**** THE RECORDS
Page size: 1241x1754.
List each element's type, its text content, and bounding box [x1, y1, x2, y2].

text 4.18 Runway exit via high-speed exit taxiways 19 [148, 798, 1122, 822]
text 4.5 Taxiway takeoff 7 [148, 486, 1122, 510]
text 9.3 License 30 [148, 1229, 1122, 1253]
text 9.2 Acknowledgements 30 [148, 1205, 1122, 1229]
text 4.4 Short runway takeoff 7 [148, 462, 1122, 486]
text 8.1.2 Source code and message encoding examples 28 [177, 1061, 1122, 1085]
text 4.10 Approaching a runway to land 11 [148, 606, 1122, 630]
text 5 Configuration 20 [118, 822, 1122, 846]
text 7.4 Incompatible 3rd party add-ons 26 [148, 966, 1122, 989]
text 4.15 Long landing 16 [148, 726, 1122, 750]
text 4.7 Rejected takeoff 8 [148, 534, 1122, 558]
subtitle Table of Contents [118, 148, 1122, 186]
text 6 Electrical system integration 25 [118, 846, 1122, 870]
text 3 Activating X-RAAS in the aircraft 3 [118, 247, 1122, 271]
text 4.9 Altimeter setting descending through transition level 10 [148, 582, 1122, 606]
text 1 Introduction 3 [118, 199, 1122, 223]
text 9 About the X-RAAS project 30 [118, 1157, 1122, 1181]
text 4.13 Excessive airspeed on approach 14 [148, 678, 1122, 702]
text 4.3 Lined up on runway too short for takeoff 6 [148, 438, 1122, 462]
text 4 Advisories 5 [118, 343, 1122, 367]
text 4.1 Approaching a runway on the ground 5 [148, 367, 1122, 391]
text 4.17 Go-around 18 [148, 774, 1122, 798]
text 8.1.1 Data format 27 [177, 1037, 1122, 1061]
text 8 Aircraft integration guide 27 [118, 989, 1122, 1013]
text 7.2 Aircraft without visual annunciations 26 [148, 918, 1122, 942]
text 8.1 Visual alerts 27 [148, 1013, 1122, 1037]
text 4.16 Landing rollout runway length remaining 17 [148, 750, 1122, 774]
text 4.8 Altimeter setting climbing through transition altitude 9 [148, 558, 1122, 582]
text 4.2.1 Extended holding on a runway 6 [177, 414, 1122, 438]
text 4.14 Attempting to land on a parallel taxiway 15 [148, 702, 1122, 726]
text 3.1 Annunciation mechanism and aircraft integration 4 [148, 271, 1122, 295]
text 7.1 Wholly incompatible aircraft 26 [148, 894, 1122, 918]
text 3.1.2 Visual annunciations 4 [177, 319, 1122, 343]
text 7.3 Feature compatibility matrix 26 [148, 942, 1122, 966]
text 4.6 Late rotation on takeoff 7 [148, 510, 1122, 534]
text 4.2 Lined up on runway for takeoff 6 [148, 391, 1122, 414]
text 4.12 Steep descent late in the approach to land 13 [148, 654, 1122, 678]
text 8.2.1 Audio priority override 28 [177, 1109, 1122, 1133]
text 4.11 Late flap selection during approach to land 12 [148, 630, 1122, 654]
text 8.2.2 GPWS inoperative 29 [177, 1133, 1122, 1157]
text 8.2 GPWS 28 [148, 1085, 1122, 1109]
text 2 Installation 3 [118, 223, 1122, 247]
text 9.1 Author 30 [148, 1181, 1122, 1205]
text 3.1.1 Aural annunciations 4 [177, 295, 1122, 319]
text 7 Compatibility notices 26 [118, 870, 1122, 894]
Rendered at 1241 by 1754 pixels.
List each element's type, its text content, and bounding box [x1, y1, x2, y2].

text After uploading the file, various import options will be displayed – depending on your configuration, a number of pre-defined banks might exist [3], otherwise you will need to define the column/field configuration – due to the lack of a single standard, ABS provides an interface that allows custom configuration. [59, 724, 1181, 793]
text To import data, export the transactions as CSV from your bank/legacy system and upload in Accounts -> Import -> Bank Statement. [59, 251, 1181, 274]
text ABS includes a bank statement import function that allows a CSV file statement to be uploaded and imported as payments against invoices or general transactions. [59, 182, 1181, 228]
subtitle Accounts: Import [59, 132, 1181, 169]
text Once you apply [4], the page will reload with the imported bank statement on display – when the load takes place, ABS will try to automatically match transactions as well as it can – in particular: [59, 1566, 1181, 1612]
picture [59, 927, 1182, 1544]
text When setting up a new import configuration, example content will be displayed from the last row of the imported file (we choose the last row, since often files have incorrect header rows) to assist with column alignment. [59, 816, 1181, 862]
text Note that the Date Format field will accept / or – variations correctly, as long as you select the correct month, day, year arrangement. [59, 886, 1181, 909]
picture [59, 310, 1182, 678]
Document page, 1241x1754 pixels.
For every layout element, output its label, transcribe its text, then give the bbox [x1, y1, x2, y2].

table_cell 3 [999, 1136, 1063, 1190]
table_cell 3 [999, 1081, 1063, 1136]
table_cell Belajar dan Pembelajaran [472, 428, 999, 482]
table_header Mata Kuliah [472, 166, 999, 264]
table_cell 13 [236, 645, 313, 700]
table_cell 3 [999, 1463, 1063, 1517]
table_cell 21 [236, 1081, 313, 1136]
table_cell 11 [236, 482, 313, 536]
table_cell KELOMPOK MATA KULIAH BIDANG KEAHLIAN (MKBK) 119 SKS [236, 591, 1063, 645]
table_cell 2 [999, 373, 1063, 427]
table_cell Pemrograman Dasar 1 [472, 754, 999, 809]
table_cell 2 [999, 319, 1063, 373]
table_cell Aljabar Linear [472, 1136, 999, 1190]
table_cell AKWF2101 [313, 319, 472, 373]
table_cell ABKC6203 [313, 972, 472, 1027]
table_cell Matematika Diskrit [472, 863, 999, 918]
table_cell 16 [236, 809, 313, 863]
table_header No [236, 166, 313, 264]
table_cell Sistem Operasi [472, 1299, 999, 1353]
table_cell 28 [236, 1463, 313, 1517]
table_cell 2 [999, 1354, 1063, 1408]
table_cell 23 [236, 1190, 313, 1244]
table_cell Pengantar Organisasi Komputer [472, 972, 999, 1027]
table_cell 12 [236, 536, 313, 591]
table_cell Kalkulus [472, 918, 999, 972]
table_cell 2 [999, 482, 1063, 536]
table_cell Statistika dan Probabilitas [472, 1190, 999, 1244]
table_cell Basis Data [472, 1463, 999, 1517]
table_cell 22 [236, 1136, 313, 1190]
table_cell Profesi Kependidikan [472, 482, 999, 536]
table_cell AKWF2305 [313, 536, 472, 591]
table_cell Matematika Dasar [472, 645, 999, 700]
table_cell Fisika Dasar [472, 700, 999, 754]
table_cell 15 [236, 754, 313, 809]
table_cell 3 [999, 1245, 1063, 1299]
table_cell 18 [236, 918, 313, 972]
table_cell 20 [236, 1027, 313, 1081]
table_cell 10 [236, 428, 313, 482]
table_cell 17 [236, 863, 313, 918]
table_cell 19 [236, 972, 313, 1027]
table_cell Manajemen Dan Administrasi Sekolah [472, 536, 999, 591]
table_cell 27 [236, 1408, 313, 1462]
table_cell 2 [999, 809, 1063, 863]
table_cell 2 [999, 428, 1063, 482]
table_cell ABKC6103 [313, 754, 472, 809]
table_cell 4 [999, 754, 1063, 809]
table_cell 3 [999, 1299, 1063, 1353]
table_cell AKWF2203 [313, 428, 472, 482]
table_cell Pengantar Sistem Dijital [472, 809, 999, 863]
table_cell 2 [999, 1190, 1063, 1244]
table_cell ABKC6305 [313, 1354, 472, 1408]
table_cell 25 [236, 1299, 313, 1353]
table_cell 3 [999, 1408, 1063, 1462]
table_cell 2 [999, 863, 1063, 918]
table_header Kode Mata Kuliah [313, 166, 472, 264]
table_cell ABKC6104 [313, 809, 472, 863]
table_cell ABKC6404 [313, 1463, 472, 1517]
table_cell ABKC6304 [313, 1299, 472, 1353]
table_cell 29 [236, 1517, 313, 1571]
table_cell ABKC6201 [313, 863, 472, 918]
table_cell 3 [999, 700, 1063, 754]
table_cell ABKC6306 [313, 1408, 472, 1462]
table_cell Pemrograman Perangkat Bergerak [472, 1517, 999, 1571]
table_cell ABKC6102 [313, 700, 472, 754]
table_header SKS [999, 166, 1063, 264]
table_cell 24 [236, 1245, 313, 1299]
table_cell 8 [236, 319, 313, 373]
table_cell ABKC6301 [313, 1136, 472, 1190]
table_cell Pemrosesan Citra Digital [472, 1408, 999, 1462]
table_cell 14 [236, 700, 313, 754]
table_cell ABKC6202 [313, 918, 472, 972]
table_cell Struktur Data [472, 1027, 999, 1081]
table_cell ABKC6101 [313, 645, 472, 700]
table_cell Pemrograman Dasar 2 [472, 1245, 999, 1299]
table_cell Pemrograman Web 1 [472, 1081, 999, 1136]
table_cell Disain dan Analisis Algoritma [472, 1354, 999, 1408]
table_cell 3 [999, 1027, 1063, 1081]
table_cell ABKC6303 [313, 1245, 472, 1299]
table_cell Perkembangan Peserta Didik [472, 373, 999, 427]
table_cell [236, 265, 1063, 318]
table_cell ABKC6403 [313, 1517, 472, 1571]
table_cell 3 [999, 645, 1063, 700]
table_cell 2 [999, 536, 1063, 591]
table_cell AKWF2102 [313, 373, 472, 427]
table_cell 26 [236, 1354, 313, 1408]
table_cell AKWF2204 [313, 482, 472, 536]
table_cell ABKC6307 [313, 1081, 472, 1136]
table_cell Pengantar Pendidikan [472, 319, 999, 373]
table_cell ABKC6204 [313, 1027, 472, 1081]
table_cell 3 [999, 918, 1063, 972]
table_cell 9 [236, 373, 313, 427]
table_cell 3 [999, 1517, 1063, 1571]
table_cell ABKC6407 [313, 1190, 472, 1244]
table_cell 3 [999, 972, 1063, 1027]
********
CHALLENGE:
Copy out the data lines from the one with "text 4.18 Runway" up to and including the one with "text 3.1 Annunciation", keeping each line unchanged.

REPLY TO THE TASK:
text 4.18 Runway exit via high-speed exit taxiways 19 [148, 798, 1122, 822]
text 4.5 Taxiway takeoff 7 [148, 486, 1122, 510]
text 9.3 License 30 [148, 1229, 1122, 1253]
text 9.2 Acknowledgements 30 [148, 1205, 1122, 1229]
text 4.4 Short runway takeoff 7 [148, 462, 1122, 486]
text 8.1.2 Source code and message encoding examples 28 [177, 1061, 1122, 1085]
text 4.10 Approaching a runway to land 11 [148, 606, 1122, 630]
text 5 Configuration 20 [118, 822, 1122, 846]
text 7.4 Incompatible 3rd party add-ons 26 [148, 966, 1122, 989]
text 4.15 Long landing 16 [148, 726, 1122, 750]
text 4.7 Rejected takeoff 8 [148, 534, 1122, 558]
subtitle Table of Contents [118, 148, 1122, 186]
text 6 Electrical system integration 25 [118, 846, 1122, 870]
text 3 Activating X-RAAS in the aircraft 3 [118, 247, 1122, 271]
text 4.9 Altimeter setting descending through transition level 10 [148, 582, 1122, 606]
text 1 Introduction 3 [118, 199, 1122, 223]
text 9 About the X-RAAS project 30 [118, 1157, 1122, 1181]
text 4.13 Excessive airspeed on approach 14 [148, 678, 1122, 702]
text 4.3 Lined up on runway too short for takeoff 6 [148, 438, 1122, 462]
text 4 Advisories 5 [118, 343, 1122, 367]
text 4.1 Approaching a runway on the ground 5 [148, 367, 1122, 391]
text 4.17 Go-around 18 [148, 774, 1122, 798]
text 8.1.1 Data format 27 [177, 1037, 1122, 1061]
text 8 Aircraft integration guide 27 [118, 989, 1122, 1013]
text 7.2 Aircraft without visual annunciations 26 [148, 918, 1122, 942]
text 8.1 Visual alerts 27 [148, 1013, 1122, 1037]
text 4.16 Landing rollout runway length remaining 17 [148, 750, 1122, 774]
text 4.8 Altimeter setting climbing through transition altitude 9 [148, 558, 1122, 582]
text 4.2.1 Extended holding on a runway 6 [177, 414, 1122, 438]
text 4.14 Attempting to land on a parallel taxiway 15 [148, 702, 1122, 726]
text 3.1 Annunciation mechanism and aircraft integration 4 [148, 271, 1122, 295]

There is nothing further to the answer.